TEXT FOR ANALYSIS START
# Moving out 180G tank



## Johnnyfishtanks (Apr 21, 2010)

so in April im gonna be moving to Prince George . im gonna be tanking my tank with me and a huge UHUAL . im wondering what would the best way and easiest way to take out a 180g tank in and out of my house as i have a very bad back. in pg i should have alot of friends to help me. but here can you put on dolly's what your experience lets hear it


----------



## gklaw (May 31, 2010)

You still have to move it on to a dolly ?! And the dolly better be an appliance dolly.

How did you get it in ?

Theoretically you can pick up a couple of hydraulic lift dollies from Princess Auto and slide you tank onto them. 

I think you greatest challenge is to negotiate the step at you patio door. Your tank is not very far from there.


----------



## ninez (Apr 21, 2010)

Emm.. it only took two guys from KE to deliver the 180G to my place (from alley to basement).

When we had to move Aquaman's 180G, it didn't feel heavy for the FOUR of us.
Bill and I are quite "small".
TEXT FOR ANALYSIS END
SUPPLIED INFORMATION START
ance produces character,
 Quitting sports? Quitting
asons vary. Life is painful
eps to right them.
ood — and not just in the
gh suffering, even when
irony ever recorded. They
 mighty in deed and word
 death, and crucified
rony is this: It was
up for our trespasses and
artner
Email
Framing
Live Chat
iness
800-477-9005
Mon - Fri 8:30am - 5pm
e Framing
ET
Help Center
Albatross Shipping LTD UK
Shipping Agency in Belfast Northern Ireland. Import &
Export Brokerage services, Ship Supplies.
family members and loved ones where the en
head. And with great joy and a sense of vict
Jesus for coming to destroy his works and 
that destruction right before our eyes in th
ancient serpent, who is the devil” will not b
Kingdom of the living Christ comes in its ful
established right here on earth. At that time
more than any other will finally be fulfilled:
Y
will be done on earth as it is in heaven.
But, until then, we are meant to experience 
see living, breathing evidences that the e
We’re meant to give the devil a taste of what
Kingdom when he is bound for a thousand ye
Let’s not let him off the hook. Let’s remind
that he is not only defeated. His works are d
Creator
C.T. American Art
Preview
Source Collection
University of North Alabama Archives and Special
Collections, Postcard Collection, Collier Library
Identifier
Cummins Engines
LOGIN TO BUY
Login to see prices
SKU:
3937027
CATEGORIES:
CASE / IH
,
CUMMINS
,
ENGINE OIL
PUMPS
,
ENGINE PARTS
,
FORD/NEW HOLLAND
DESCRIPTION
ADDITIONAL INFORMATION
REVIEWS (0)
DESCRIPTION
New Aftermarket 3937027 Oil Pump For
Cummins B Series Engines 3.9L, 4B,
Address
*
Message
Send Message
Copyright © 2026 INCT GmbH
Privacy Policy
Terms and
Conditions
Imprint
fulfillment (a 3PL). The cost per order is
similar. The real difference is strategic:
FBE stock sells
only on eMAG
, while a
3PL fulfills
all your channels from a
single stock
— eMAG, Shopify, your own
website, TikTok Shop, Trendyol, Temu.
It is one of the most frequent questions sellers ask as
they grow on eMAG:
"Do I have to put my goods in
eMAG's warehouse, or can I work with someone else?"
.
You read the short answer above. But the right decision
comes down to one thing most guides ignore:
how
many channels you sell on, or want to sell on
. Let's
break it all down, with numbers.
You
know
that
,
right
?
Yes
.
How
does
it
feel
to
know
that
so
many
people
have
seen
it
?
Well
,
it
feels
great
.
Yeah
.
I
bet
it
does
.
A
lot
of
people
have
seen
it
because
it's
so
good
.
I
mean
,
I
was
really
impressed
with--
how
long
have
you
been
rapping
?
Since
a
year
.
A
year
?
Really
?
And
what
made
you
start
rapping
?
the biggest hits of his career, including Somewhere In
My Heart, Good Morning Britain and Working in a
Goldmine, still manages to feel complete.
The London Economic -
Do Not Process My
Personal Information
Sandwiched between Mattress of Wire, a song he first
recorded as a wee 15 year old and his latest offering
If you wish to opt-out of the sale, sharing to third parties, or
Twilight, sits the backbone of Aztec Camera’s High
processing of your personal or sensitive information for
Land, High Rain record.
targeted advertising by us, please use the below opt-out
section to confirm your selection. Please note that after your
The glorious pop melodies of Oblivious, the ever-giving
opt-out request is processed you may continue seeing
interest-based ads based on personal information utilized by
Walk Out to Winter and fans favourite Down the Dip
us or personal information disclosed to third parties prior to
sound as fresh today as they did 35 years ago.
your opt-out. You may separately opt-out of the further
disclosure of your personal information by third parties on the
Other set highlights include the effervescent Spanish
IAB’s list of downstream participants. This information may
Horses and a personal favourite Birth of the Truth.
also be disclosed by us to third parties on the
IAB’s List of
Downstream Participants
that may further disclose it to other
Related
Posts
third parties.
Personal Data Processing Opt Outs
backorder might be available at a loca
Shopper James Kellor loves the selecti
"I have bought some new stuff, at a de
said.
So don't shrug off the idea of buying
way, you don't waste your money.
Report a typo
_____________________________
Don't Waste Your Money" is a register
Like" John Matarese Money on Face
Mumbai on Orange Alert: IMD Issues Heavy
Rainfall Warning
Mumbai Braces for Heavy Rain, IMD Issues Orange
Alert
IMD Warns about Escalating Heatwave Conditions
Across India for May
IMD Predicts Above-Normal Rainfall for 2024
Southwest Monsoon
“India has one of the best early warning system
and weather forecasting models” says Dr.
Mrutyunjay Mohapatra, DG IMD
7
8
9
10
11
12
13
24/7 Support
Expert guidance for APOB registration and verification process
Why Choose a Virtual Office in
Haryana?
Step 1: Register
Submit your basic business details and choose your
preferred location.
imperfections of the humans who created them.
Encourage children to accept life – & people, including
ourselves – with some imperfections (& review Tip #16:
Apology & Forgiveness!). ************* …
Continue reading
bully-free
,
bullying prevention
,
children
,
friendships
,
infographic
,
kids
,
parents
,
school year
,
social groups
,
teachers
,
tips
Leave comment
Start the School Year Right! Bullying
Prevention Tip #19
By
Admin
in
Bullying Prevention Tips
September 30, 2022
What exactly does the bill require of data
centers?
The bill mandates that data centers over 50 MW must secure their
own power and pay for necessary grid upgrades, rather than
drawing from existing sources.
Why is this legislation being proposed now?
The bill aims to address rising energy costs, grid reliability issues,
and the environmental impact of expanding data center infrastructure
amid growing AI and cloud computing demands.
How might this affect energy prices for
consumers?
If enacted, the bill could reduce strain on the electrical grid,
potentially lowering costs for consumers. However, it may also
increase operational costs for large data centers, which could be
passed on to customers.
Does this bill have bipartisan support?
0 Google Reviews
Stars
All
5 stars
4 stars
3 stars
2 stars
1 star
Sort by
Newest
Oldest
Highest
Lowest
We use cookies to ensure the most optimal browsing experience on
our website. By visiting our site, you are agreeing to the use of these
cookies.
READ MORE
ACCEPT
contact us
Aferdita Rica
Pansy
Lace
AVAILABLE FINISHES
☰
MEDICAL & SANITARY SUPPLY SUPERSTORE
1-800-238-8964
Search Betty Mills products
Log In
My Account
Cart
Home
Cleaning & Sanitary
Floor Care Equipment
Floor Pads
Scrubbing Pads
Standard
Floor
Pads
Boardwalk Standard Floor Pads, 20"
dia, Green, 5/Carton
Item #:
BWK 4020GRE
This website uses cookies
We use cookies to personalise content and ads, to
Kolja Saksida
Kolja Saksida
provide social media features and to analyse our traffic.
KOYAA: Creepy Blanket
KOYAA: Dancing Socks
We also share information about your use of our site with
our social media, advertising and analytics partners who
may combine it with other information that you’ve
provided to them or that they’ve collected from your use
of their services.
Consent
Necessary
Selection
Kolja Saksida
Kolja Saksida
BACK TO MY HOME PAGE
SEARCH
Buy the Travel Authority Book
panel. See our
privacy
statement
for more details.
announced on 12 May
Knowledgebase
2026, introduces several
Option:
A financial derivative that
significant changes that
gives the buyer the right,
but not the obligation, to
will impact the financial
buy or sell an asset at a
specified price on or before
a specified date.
SUPPLIED INFORMATION END
REQUEST 1: From the moving thread about the 180G tank, set down everything from "## Johnnyfishtanks (Apr" down to "an appliance dolly.".
REQUEST 2: Resume the 180G tank moving thread from the point where it stops.

EXERCISE OUTPUT 1:
## Johnnyfishtanks (Apr 21, 2010)

so in April im gonna be moving to Prince George . im gonna be tanking my tank with me and a huge UHUAL . im wondering what would the best way and easiest way to take out a 180g tank in and out of my house as i have a very bad back. in pg i should have alot of friends to help me. but here can you put on dolly's what your experience lets hear it


----------



## gklaw (May 31, 2010)

You still have to move it on to a dolly ?! And the dolly better be an appliance dolly.

EXERCISE OUTPUT 2:
Maybe get some beer to lure some free nice BCA movers


----------



## Johnnyfishtanks (Apr 21, 2010)

moved it in me and another guy. i put out my back pretty good but we did get it in. i just wanna find a way easier way to move it when i move


----------



## ninez (Apr 21, 2010)

yeah.. it's not worth it to hire mover just to move it from basement to alley.
That's why I am still stuck with a super heavy tube TV in my bedroom 

Just put out a "help me move my tank" thread like Bill did before and see how many ppl show up 

Good luck.


----------



## Johnnyfishtanks (Apr 21, 2010)

ya eh i wonder how many people our hands i could get. that would be great if people like pizza and beer lol


----------



## tony1928 (Apr 22, 2010)

Renting a couple of professional quality suction cups really help. Probably cost under $20 for a pair for a day. Especially helpful for hard to maneuver spots where you might not be able to get good positioning. A couple of moving dollies to roll the tank to the uhaul will save your back as well. As others have said, the more buddies you can get to help, the easier it will be. I hate moving tanks. LOL.


----------



## DAN O (Apr 21, 2010)

Appliance dolly is the way to go. l rented one for about 10. bucks to move my 130 gal down a set of stairs, bad back and all. You'll still need another person to get it on the dolly...


----------



## Johnnyfishtanks (Apr 21, 2010)

DAN O said:


> Appliance dolly is the way to go. l rented one for about 10. bucks to move my 130 gal down a set of stairs, bad back and all. You'll still need another person to get it on the dolly...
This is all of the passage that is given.